[Transcribed page contents]
---+---

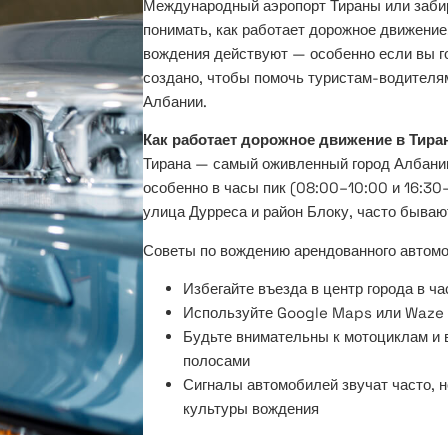
Международный аэропорт Тираны или забир
понимать, как работает дорожное движение,
вождения действуют — особенно если вы го
создано, чтобы помочь туристам-водителям
Албании.
Как работает дорожное движение в Тира
Тирана — самый оживленный город Албании
особенно в часы пик (08:00–10:00 и 16:30–
улица Дурреса и район Блоку, часто бываю
Советы по вождению арендованного автомо
Избегайте въезда в центр города в ча
Используйте Google Maps или Waze 
Будьте внимательны к мотоциклам и 
полосами
Сигналы автомобилей звучат часто, н
культуры вождения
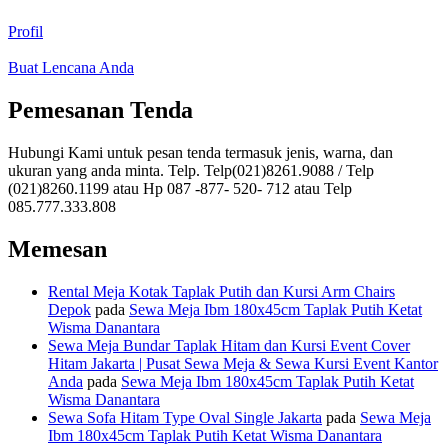
Profil
Buat Lencana Anda
Pemesanan Tenda
Hubungi Kami untuk pesan tenda termasuk jenis, warna, dan
ukuran yang anda minta. Telp. Telp(021)8261.9088 / Telp
(021)8260.1199 atau Hp 087 -877- 520- 712 atau Telp
085.777.333.808
Memesan
Rental Meja Kotak Taplak Putih dan Kursi Arm Chairs
Depok
pada
Sewa Meja Ibm 180x45cm Taplak Putih Ketat
Wisma Danantara
Sewa Meja Bundar Taplak Hitam dan Kursi Event Cover
Hitam Jakarta | Pusat Sewa Meja & Sewa Kursi Event Kantor
Anda
pada
Sewa Meja Ibm 180x45cm Taplak Putih Ketat
Wisma Danantara
Sewa Sofa Hitam Type Oval Single Jakarta
pada
Sewa Meja
Ibm 180x45cm Taplak Putih Ketat Wisma Danantara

---+---

Work task: Keep every word of the records and none of the pictures when you print them again.

Answer to the exercise:
Международный аэропорт Тираны или забир
понимать, как работает дорожное движение,
вождения действуют — особенно если вы го
создано, чтобы помочь туристам-водителям
Албании.
Как работает дорожное движение в Тира
Тирана — самый оживленный город Албании
особенно в часы пик (08:00–10:00 и 16:30–
улица Дурреса и район Блоку, часто бываю
Советы по вождению арендованного автомо
Избегайте въезда в центр города в ча
Используйте Google Maps или Waze 
Будьте внимательны к мотоциклам и 
полосами
Сигналы автомобилей звучат часто, н
культуры вождения
Profil
Buat Lencana Anda
Pemesanan Tenda
Hubungi Kami untuk pesan tenda termasuk jenis, warna, dan
ukuran yang anda minta. Telp. Telp(021)8261.9088 / Telp
(021)8260.1199 atau Hp 087 -877- 520- 712 atau Telp
085.777.333.808
Memesan
Rental Meja Kotak Taplak Putih dan Kursi Arm Chairs
Depok
pada
Sewa Meja Ibm 180x45cm Taplak Putih Ketat
Wisma Danantara
Sewa Meja Bundar Taplak Hitam dan Kursi Event Cover
Hitam Jakarta | Pusat Sewa Meja & Sewa Kursi Event Kantor
Anda
pada
Sewa Meja Ibm 180x45cm Taplak Putih Ketat
Wisma Danantara
Sewa Sofa Hitam Type Oval Single Jakarta
pada
Sewa Meja
Ibm 180x45cm Taplak Putih Ketat Wisma Danantara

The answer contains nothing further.